1944 yazında Rusya’nın Kızıl Ordusu, Polonyadaki Alman Ordusunu yenilgiye uğratınca, Bielski Partizanlarına mensup yaklaşık 1230 erkek, kadın ve çocuk ormandan yürüyerek dışarı çıktılar. Günümüzde, bütün bu direnişçi insanların soylarından gelen 25 bin Yahudi var.

Savaştan sonra Tuvia ve Lilka, Yehuda ve Lola, Zus ile Sonia evlendiler. Bielski ailesi hep birlikte İngiliz Mandası altındaki İsrael topraklarına göç etti. Yehuda, İsrael Savunma Kuvvetleri'ne girdi ve 1948 yılında girişilen “Bağımsızlık Savaşı” nda savaştı ve ağır yaralandı. Tuvia ve Zus da bu savaşa katılmışlardı. Sonuında, 14 Mayıs 1948 tarihinde İsrael Devleti doğdu.

1950’li yılların sonuna doğru, İsrael’deki Bielski’ler, ABD’ye göç ettiler.

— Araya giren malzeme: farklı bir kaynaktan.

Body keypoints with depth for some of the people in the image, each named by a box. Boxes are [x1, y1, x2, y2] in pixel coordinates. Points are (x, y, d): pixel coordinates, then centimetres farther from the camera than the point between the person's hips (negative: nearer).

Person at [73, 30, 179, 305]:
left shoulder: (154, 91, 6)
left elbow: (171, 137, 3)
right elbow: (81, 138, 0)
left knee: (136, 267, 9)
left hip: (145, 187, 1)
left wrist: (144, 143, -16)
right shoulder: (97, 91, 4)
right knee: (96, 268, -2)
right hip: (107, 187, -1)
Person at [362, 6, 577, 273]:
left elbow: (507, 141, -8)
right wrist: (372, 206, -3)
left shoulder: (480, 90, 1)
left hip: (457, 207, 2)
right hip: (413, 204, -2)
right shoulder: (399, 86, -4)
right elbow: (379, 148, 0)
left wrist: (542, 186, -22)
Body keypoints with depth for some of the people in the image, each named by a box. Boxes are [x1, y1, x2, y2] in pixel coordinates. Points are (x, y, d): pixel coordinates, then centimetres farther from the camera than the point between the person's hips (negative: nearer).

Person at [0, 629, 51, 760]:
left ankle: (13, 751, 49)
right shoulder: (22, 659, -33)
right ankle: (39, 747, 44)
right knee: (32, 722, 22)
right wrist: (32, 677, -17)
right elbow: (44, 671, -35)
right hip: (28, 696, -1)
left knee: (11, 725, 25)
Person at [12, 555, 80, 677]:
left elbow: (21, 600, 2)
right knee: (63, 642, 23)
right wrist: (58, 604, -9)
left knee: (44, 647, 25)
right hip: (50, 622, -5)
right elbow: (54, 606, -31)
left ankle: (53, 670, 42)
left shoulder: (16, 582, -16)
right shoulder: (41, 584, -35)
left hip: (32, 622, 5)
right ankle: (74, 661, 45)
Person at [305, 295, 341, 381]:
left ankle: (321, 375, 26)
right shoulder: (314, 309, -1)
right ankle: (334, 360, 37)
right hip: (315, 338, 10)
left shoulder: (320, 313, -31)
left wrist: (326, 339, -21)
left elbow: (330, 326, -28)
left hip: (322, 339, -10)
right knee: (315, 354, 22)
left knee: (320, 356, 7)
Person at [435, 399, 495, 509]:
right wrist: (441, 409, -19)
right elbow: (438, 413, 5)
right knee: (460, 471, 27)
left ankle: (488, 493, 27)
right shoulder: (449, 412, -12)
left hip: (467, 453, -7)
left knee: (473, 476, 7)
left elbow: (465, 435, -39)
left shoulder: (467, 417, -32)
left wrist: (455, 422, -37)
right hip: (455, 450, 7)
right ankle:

Oradaki kardeşleriyle bir araya geldiler. Bütün aile sonunda yaklaşık 30 yıl sonra bir araya gelebilmişlerdi.

Bu yıl, Belarus’un, Alman işgalinden kurtuluşunun 75. Yılı kutlanıyor. Belarus 2. Dünya Savaşı süresince, Belarus’un en kuvvetli Partizan grubuna sahipti (374 bin kişi), Anti Nazi yer altı savaşçıları (70 bin kişi). Milyonlarca Belarus'lu hayatını kaybetmişti. 80 bin Yahudi ise kurşunlanarak öldürülmüş ve çukurlara atılarak gömülmüşlerdi.

Geçtiğimiz 2018 yazında, yüzlerce Bielski partizanının aileleri Novogrudok’a gelerek, aile büyüklerinin anılarını onurlandırdılar. Ayrıca Yahudi olmadıkları halde, onlara yardım eden Belarusluları da saygıyla andılar. Orada gerçekleşen devlet törenlerine ve kutlama şenliklerine davet edildiler ve çok sıcak bir biçimde ağırlandılar. Üç çeyrek yüzyıl önce, ormanlarda canları pahasına savaşan partizanları saygı ve minnet duyguları ile andılar.

Belarus’a yapılan bu anlamlı ziyareti ise, halen City University of New York’da profesör olan, Leslie Bell organize etti. Leslie Bell, artık hayatta olmayan Yehuda Bielski’nin kızıdır.

* Yazıda kullanılan resimler Times of Israel'den alıntıdır.